> Given request 1:
Answer these from the text on the 2014 under-23 road race:
(a) What was the winning time?
(b) Which Norwegian rider won the world title before Sven Erik Bystrøm, and in what year?
(c) By how many seconds did Bystrøm win?

Men's under-23 road race
- Rainbow jersey

Race details
- Dates: 26 September 2014
- Stages: 1
- Distance: 182.00 km (113.09 mi)
- Winning time: 4h 32' 39"

Medalists
- Gold / Sven Erik Bystrøm (NOR)
- Silver / Caleb Ewan (AUS)
- Bronze / Kristoffer Skjerping (NOR)

= 2014 UCI Road World Championships – Men's under-23 road race =

The Men's under-23 road race of the 2014 UCI Road World Championships took place in and around Ponferrada, Spain on 26 September 2014. The course of the race was 182.00 km with the start and finish in Ponferrada.

Following on from countryman Kurt Asle Arvesen in 1997, Sven Erik Bystrøm became only the second Norwegian rider to win the world title. He made a late break on the final climb, with around 5 km remaining, and held off the peloton; he ultimately soloed to victory by seven seconds. Australia's Caleb Ewan won the field sprint for the silver medal, while Bystrøm's teammate Kristoffer Skjerping completed the podium with the bronze medal.

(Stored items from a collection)
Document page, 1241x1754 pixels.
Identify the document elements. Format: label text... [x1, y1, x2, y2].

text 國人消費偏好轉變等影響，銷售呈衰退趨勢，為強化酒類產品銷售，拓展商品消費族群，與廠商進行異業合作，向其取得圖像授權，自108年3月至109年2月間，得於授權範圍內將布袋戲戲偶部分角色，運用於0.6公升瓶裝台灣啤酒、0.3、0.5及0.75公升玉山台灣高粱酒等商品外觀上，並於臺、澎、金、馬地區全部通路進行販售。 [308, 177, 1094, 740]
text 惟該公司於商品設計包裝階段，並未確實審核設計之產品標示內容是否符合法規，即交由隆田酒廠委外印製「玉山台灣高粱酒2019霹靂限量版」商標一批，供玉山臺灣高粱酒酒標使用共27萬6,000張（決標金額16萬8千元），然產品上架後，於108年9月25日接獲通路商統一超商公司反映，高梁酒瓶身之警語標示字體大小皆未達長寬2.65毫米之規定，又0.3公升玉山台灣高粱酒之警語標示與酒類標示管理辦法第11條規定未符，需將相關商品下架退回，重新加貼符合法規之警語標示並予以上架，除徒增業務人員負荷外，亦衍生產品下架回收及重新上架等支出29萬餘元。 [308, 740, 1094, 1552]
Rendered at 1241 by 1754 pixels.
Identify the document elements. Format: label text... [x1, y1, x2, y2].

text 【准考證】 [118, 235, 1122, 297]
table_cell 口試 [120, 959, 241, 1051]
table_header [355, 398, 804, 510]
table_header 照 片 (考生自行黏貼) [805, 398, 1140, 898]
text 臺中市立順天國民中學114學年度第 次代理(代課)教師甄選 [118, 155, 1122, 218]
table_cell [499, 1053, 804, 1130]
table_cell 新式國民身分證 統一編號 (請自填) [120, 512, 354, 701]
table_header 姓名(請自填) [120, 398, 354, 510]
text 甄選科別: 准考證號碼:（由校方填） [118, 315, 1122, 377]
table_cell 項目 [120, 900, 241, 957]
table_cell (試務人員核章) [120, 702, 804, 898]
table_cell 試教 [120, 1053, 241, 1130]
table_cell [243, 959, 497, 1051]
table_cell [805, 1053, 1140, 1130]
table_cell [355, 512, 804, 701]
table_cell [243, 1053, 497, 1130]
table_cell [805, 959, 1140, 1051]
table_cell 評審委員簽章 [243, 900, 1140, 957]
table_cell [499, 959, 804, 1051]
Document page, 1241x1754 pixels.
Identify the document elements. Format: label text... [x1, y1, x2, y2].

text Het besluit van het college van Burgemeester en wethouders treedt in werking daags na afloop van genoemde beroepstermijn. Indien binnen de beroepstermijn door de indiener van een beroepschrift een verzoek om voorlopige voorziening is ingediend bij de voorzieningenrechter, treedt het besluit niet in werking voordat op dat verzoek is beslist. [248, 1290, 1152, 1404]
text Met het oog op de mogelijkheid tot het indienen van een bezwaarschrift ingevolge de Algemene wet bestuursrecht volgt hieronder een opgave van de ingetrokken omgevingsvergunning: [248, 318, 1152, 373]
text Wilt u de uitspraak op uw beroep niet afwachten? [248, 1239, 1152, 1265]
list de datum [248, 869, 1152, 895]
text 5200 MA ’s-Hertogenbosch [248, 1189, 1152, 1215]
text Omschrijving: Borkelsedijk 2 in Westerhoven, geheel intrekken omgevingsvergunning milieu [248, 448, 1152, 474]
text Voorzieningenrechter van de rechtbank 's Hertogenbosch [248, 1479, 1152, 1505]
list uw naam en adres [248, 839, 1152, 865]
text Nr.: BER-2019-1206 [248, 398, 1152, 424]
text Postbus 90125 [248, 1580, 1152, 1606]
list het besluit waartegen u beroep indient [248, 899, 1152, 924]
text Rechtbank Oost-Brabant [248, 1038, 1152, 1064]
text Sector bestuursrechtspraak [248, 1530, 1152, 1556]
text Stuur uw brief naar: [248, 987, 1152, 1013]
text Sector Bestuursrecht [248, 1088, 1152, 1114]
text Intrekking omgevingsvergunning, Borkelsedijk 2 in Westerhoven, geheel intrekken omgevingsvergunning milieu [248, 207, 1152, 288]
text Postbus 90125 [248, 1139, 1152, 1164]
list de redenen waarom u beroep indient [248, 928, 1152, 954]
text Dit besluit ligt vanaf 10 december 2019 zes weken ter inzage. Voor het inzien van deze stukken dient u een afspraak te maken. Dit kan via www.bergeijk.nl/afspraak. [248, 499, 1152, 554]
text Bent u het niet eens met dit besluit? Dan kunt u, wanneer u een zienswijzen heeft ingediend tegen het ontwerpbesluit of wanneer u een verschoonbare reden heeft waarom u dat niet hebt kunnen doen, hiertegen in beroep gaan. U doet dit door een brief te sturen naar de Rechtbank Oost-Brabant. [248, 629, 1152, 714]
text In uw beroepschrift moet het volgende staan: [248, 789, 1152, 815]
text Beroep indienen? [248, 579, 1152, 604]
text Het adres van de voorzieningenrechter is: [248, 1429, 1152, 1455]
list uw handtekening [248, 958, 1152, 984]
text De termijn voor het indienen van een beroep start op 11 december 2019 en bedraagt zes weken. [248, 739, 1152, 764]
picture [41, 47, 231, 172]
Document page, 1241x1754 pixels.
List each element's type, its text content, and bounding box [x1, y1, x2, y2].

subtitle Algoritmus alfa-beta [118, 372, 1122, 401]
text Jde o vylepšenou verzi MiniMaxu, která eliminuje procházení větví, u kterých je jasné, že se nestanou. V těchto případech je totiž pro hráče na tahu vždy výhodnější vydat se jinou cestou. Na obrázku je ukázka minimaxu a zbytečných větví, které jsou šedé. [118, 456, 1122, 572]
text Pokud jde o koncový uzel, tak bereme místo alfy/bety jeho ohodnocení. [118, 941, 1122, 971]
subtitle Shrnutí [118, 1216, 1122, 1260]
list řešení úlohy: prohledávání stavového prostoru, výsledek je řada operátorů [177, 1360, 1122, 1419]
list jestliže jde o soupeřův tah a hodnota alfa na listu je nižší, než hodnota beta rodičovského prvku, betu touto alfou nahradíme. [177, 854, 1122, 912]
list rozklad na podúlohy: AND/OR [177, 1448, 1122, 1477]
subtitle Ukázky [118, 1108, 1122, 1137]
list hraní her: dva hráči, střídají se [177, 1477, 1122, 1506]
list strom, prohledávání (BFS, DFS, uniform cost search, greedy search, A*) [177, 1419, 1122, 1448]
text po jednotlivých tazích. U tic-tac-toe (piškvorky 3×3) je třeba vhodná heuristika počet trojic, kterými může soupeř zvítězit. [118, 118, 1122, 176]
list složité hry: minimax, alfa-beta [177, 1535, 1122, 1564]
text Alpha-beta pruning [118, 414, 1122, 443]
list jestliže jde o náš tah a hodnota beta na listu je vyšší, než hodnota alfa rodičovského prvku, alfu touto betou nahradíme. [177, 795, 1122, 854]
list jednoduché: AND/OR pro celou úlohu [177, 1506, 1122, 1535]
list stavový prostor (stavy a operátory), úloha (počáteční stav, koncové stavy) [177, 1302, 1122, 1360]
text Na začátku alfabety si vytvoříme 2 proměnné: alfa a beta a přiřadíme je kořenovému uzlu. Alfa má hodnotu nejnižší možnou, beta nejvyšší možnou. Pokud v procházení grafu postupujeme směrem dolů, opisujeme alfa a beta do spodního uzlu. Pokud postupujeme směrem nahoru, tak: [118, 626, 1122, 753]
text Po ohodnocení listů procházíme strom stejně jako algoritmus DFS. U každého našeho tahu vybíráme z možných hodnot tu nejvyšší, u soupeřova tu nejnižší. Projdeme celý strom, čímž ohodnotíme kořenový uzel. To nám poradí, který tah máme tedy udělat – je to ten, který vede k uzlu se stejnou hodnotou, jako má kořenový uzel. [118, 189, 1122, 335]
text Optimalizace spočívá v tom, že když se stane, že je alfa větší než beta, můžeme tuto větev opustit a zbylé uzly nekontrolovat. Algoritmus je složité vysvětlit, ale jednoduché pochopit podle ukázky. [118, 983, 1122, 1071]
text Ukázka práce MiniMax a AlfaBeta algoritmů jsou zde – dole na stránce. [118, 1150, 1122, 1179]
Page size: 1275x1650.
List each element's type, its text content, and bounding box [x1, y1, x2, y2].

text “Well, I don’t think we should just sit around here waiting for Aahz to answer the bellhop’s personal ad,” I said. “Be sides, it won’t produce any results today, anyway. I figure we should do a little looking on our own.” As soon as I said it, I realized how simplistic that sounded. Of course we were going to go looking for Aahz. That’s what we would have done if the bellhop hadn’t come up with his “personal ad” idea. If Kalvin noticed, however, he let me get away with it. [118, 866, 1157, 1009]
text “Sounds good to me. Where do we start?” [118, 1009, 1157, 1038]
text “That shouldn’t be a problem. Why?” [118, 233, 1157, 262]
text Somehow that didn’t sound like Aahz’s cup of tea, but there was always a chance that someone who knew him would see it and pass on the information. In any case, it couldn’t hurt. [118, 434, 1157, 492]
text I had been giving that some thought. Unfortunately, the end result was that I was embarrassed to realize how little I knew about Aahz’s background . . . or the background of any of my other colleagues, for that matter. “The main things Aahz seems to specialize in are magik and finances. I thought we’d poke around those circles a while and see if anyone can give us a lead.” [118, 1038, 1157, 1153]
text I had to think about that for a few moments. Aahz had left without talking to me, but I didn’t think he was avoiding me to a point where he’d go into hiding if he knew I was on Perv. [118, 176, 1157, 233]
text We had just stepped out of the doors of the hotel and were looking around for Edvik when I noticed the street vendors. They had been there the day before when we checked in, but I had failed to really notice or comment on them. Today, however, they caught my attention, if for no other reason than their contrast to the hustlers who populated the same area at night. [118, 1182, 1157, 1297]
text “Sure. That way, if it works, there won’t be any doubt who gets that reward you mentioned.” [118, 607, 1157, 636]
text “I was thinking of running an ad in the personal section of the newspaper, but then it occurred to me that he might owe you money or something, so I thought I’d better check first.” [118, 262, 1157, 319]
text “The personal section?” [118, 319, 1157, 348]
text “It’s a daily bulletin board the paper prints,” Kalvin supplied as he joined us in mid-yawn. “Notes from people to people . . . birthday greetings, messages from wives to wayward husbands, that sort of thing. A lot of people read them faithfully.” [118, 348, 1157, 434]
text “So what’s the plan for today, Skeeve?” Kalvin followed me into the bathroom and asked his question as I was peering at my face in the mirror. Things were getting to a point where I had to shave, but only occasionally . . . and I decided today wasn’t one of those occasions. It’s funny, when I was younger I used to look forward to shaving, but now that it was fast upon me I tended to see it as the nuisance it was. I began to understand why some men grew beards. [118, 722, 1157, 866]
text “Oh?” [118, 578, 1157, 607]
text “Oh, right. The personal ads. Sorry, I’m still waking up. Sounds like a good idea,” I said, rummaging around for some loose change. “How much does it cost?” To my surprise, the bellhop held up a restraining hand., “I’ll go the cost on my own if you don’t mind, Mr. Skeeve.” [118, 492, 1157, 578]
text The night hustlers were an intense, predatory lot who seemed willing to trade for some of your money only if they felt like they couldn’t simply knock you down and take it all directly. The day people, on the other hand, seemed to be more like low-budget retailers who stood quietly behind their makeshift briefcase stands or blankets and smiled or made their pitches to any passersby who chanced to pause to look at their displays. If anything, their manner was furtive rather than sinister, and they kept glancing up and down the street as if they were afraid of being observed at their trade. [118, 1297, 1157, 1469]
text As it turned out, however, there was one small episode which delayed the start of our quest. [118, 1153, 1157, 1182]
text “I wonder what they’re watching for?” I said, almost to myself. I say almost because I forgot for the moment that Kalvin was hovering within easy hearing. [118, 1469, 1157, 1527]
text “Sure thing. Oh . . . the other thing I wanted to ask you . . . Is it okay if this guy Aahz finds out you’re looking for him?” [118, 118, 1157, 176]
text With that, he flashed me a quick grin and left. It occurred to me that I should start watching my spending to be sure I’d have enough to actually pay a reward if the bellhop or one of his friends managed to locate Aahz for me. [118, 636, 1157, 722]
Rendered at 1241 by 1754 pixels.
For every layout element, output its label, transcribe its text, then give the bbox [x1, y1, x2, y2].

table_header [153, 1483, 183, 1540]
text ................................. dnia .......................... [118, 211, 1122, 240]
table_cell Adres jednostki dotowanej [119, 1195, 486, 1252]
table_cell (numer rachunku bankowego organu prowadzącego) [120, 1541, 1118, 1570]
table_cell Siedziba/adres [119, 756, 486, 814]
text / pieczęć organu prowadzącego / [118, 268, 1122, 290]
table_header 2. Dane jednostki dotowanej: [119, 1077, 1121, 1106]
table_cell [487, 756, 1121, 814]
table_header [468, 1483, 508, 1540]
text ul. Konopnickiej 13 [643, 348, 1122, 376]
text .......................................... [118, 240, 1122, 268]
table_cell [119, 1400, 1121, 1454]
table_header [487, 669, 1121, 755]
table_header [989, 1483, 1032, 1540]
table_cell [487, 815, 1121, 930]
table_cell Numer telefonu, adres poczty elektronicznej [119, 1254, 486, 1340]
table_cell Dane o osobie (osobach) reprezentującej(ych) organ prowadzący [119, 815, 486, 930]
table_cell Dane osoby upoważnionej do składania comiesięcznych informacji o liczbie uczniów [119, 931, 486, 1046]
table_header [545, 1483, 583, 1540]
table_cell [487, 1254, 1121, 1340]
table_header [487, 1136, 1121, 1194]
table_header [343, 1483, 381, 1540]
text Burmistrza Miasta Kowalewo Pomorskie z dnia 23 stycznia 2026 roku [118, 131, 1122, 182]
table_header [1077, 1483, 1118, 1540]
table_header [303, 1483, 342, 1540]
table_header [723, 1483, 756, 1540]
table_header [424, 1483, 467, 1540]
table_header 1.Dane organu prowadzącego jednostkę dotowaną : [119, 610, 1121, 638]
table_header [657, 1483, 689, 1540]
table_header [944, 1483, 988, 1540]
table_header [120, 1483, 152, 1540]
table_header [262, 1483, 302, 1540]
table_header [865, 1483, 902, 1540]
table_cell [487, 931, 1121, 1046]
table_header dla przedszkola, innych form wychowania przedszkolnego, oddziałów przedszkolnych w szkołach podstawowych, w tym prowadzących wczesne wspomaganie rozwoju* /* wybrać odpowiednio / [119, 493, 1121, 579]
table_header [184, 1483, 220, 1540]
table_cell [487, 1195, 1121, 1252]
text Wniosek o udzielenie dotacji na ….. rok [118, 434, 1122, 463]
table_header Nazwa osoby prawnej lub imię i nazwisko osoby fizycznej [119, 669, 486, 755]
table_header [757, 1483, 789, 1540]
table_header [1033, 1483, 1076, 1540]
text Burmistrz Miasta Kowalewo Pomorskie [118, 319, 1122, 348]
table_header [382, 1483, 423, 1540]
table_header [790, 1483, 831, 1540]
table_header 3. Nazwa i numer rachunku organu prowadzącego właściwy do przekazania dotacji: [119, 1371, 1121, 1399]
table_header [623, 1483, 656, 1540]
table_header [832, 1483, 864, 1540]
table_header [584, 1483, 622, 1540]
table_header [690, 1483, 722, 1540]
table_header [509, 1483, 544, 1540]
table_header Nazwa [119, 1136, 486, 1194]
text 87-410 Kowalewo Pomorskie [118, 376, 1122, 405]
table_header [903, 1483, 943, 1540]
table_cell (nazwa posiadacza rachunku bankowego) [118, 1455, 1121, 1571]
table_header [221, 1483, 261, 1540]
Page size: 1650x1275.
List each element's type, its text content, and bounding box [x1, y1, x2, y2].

> Given request 2:
Return every line from the listing above that contains the word "weken".

> Exercise answer 1:
(a) 4h 32' 39"
(b) Kurt Asle Arvesen, in 1997
(c) Seven seconds

> Exercise answer 2:
text Dit besluit ligt vanaf 10 december 2019 zes weken ter inzage. Voor het inzien van deze stukken dient u een afspraak te maken. Dit kan via www.bergeijk.nl/afspraak. [248, 499, 1152, 554]
text De termijn voor het indienen van een beroep start op 11 december 2019 en bedraagt zes weken. [248, 739, 1152, 764]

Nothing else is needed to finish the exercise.